====== THE RECORDS
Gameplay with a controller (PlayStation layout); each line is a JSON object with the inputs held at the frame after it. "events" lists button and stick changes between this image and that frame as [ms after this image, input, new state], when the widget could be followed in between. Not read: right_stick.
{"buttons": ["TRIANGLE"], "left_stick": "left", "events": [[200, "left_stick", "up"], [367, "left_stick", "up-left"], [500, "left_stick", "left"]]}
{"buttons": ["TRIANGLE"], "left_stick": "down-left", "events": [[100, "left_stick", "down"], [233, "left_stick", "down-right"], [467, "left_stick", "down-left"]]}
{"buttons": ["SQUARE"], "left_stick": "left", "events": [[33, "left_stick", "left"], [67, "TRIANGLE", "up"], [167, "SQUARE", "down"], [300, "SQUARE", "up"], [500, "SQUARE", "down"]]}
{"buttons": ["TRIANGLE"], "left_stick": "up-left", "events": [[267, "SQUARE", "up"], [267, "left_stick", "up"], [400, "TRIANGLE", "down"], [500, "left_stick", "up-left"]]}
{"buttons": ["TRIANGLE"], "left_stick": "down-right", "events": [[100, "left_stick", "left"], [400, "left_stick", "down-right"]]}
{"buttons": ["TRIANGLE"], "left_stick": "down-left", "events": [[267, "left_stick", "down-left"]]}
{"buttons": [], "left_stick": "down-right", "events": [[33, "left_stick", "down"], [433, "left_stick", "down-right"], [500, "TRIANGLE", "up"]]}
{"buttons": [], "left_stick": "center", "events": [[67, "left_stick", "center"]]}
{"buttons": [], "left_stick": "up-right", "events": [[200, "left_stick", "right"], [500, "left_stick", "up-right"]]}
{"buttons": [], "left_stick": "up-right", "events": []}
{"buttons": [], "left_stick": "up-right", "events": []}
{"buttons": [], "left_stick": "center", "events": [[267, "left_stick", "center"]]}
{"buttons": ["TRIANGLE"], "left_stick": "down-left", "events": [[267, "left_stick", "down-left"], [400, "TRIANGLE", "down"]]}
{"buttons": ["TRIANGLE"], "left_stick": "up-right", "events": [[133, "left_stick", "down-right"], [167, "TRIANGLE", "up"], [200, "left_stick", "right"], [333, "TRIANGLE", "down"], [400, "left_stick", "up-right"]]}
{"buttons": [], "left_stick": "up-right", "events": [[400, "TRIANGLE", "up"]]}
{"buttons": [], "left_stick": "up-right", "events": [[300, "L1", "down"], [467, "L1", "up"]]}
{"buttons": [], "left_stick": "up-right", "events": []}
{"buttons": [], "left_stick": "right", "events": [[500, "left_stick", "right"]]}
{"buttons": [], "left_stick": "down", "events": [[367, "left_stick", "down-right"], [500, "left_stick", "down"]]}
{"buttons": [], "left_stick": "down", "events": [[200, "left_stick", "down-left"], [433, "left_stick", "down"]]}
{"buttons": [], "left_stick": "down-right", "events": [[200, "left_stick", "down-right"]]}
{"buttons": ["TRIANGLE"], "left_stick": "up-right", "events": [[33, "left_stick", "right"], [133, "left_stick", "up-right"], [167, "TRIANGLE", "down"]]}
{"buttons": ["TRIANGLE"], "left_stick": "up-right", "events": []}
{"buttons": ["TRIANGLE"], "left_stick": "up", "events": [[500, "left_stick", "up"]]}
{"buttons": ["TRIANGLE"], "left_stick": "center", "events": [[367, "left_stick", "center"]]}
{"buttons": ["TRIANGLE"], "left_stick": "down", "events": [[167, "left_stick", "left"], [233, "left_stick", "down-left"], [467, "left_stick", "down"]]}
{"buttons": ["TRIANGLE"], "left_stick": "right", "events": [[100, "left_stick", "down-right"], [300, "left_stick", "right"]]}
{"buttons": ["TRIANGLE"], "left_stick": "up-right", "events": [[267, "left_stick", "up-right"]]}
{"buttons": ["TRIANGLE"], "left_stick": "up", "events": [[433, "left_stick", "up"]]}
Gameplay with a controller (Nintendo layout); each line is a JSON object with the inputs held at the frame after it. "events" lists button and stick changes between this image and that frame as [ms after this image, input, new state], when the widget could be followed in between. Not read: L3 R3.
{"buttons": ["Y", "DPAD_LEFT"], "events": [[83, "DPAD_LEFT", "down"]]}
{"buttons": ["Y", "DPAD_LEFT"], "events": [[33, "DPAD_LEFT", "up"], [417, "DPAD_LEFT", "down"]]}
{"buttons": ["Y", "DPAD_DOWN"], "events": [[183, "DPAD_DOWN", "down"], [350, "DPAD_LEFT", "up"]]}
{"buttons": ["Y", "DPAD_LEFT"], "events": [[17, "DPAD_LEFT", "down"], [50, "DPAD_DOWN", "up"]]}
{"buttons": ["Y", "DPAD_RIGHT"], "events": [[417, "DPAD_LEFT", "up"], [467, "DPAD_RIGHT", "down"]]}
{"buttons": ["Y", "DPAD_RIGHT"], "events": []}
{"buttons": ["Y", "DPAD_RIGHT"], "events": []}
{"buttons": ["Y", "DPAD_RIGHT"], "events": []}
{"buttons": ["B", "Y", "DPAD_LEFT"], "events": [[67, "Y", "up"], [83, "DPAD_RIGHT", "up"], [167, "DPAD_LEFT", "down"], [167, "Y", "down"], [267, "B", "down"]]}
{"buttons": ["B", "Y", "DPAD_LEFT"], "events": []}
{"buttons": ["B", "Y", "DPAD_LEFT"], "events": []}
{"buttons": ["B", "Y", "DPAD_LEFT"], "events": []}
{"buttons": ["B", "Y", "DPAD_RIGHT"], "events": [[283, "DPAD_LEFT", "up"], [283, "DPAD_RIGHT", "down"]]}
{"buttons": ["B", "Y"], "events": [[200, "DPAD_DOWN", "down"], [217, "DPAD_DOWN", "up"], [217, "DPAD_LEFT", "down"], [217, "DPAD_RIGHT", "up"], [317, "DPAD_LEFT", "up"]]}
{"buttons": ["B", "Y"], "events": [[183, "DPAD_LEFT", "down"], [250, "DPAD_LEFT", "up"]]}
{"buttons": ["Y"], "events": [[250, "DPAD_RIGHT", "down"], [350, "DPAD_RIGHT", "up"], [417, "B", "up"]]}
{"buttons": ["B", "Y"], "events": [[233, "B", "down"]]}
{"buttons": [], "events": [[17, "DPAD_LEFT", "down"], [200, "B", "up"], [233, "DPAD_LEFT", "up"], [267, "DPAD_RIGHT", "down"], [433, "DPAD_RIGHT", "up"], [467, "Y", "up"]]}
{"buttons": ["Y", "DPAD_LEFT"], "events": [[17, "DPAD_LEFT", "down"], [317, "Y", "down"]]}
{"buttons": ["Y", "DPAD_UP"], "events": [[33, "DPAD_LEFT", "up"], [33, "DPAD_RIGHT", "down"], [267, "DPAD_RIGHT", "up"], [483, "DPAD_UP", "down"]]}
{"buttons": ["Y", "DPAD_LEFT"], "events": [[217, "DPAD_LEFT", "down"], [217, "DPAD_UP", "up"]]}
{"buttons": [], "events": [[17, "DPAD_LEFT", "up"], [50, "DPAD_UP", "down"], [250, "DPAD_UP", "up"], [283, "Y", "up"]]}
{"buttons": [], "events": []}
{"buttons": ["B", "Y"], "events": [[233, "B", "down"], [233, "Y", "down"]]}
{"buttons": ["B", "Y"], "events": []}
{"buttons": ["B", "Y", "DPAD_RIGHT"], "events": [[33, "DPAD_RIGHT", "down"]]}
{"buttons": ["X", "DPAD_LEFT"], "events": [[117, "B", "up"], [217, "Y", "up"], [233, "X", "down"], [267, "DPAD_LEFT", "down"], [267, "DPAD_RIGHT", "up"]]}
============
Reproduce each entry exactly, with nothing missing.

Gameplay with a controller (PlayStation layout); each line is a JSON object with the inputs held at the frame after it. "events" lists button and stick changes between this image and that frame as [ms after this image, input, new state], when the widget could be followed in between. Not read: right_stick.
{"buttons": ["TRIANGLE"], "left_stick": "left", "events": [[200, "left_stick", "up"], [367, "left_stick", "up-left"], [500, "left_stick", "left"]]}
{"buttons": ["TRIANGLE"], "left_stick": "down-left", "events": [[100, "left_stick", "down"], [233, "left_stick", "down-right"], [467, "left_stick", "down-left"]]}
{"buttons": ["SQUARE"], "left_stick": "left", "events": [[33, "left_stick", "left"], [67, "TRIANGLE", "up"], [167, "SQUARE", "down"], [300, "SQUARE", "up"], [500, "SQUARE", "down"]]}
{"buttons": ["TRIANGLE"], "left_stick": "up-left", "events": [[267, "SQUARE", "up"], [267, "left_stick", "up"], [400, "TRIANGLE", "down"], [500, "left_stick", "up-left"]]}
{"buttons": ["TRIANGLE"], "left_stick": "down-right", "events": [[100, "left_stick", "left"], [400, "left_stick", "down-right"]]}
{"buttons": ["TRIANGLE"], "left_stick": "down-left", "events": [[267, "left_stick", "down-left"]]}
{"buttons": [], "left_stick": "down-right", "events": [[33, "left_stick", "down"], [433, "left_stick", "down-right"], [500, "TRIANGLE", "up"]]}
{"buttons": [], "left_stick": "center", "events": [[67, "left_stick", "center"]]}
{"buttons": [], "left_stick": "up-right", "events": [[200, "left_stick", "right"], [500, "left_stick", "up-right"]]}
{"buttons": [], "left_stick": "up-right", "events": []}
{"buttons": [], "left_stick": "up-right", "events": []}
{"buttons": [], "left_stick": "center", "events": [[267, "left_stick", "center"]]}
{"buttons": ["TRIANGLE"], "left_stick": "down-left", "events": [[267, "left_stick", "down-left"], [400, "TRIANGLE", "down"]]}
{"buttons": ["TRIANGLE"], "left_stick": "up-right", "events": [[133, "left_stick", "down-right"], [167, "TRIANGLE", "up"], [200, "left_stick", "right"], [333, "TRIANGLE", "down"], [400, "left_stick", "up-right"]]}
{"buttons": [], "left_stick": "up-right", "events": [[400, "TRIANGLE", "up"]]}
{"buttons": [], "left_stick": "up-right", "events": [[300, "L1", "down"], [467, "L1", "up"]]}
{"buttons": [], "left_stick": "up-right", "events": []}
{"buttons": [], "left_stick": "right", "events": [[500, "left_stick", "right"]]}
{"buttons": [], "left_stick": "down", "events": [[367, "left_stick", "down-right"], [500, "left_stick", "down"]]}
{"buttons": [], "left_stick": "down", "events": [[200, "left_stick", "down-left"], [433, "left_stick", "down"]]}
{"buttons": [], "left_stick": "down-right", "events": [[200, "left_stick", "down-right"]]}
{"buttons": ["TRIANGLE"], "left_stick": "up-right", "events": [[33, "left_stick", "right"], [133, "left_stick", "up-right"], [167, "TRIANGLE", "down"]]}
{"buttons": ["TRIANGLE"], "left_stick": "up-right", "events": []}
{"buttons": ["TRIANGLE"], "left_stick": "up", "events": [[500, "left_stick", "up"]]}
{"buttons": ["TRIANGLE"], "left_stick": "center", "events": [[367, "left_stick", "center"]]}
{"buttons": ["TRIANGLE"], "left_stick": "down", "events": [[167, "left_stick", "left"], [233, "left_stick", "down-left"], [467, "left_stick", "down"]]}
{"buttons": ["TRIANGLE"], "left_stick": "right", "events": [[100, "left_stick", "down-right"], [300, "left_stick", "right"]]}
{"buttons": ["TRIANGLE"], "left_stick": "up-right", "events": [[267, "left_stick", "up-right"]]}
{"buttons": ["TRIANGLE"], "left_stick": "up", "events": [[433, "left_stick", "up"]]}
Gameplay with a controller (Nintendo layout); each line is a JSON object with the inputs held at the frame after it. "events" lists button and stick changes between this image and that frame as [ms after this image, input, new state], when the widget could be followed in between. Not read: L3 R3.
{"buttons": ["Y", "DPAD_LEFT"], "events": [[83, "DPAD_LEFT", "down"]]}
{"buttons": ["Y", "DPAD_LEFT"], "events": [[33, "DPAD_LEFT", "up"], [417, "DPAD_LEFT", "down"]]}
{"buttons": ["Y", "DPAD_DOWN"], "events": [[183, "DPAD_DOWN", "down"], [350, "DPAD_LEFT", "up"]]}
{"buttons": ["Y", "DPAD_LEFT"], "events": [[17, "DPAD_LEFT", "down"], [50, "DPAD_DOWN", "up"]]}
{"buttons": ["Y", "DPAD_RIGHT"], "events": [[417, "DPAD_LEFT", "up"], [467, "DPAD_RIGHT", "down"]]}
{"buttons": ["Y", "DPAD_RIGHT"], "events": []}
{"buttons": ["Y", "DPAD_RIGHT"], "events": []}
{"buttons": ["Y", "DPAD_RIGHT"], "events": []}
{"buttons": ["B", "Y", "DPAD_LEFT"], "events": [[67, "Y", "up"], [83, "DPAD_RIGHT", "up"], [167, "DPAD_LEFT", "down"], [167, "Y", "down"], [267, "B", "down"]]}
{"buttons": ["B", "Y", "DPAD_LEFT"], "events": []}
{"buttons": ["B", "Y", "DPAD_LEFT"], "events": []}
{"buttons": ["B", "Y", "DPAD_LEFT"], "events": []}
{"buttons": ["B", "Y", "DPAD_RIGHT"], "events": [[283, "DPAD_LEFT", "up"], [283, "DPAD_RIGHT", "down"]]}
{"buttons": ["B", "Y"], "events": [[200, "DPAD_DOWN", "down"], [217, "DPAD_DOWN", "up"], [217, "DPAD_LEFT", "down"], [217, "DPAD_RIGHT", "up"], [317, "DPAD_LEFT", "up"]]}
{"buttons": ["B", "Y"], "events": [[183, "DPAD_LEFT", "down"], [250, "DPAD_LEFT", "up"]]}
{"buttons": ["Y"], "events": [[250, "DPAD_RIGHT", "down"], [350, "DPAD_RIGHT", "up"], [417, "B", "up"]]}
{"buttons": ["B", "Y"], "events": [[233, "B", "down"]]}
{"buttons": [], "events": [[17, "DPAD_LEFT", "down"], [200, "B", "up"], [233, "DPAD_LEFT", "up"], [267, "DPAD_RIGHT", "down"], [433, "DPAD_RIGHT", "up"], [467, "Y", "up"]]}
{"buttons": ["Y", "DPAD_LEFT"], "events": [[17, "DPAD_LEFT", "down"], [317, "Y", "down"]]}
{"buttons": ["Y", "DPAD_UP"], "events": [[33, "DPAD_LEFT", "up"], [33, "DPAD_RIGHT", "down"], [267, "DPAD_RIGHT", "up"], [483, "DPAD_UP", "down"]]}
{"buttons": ["Y", "DPAD_LEFT"], "events": [[217, "DPAD_LEFT", "down"], [217, "DPAD_UP", "up"]]}
{"buttons": [], "events": [[17, "DPAD_LEFT", "up"], [50, "DPAD_UP", "down"], [250, "DPAD_UP", "up"], [283, "Y", "up"]]}
{"buttons": [], "events": []}
{"buttons": ["B", "Y"], "events": [[233, "B", "down"], [233, "Y", "down"]]}
{"buttons": ["B", "Y"], "events": []}
{"buttons": ["B", "Y", "DPAD_RIGHT"], "events": [[33, "DPAD_RIGHT", "down"]]}
{"buttons": ["X", "DPAD_LEFT"], "events": [[117, "B", "up"], [217, "Y", "up"], [233, "X", "down"], [267, "DPAD_LEFT", "down"], [267, "DPAD_RIGHT", "up"]]}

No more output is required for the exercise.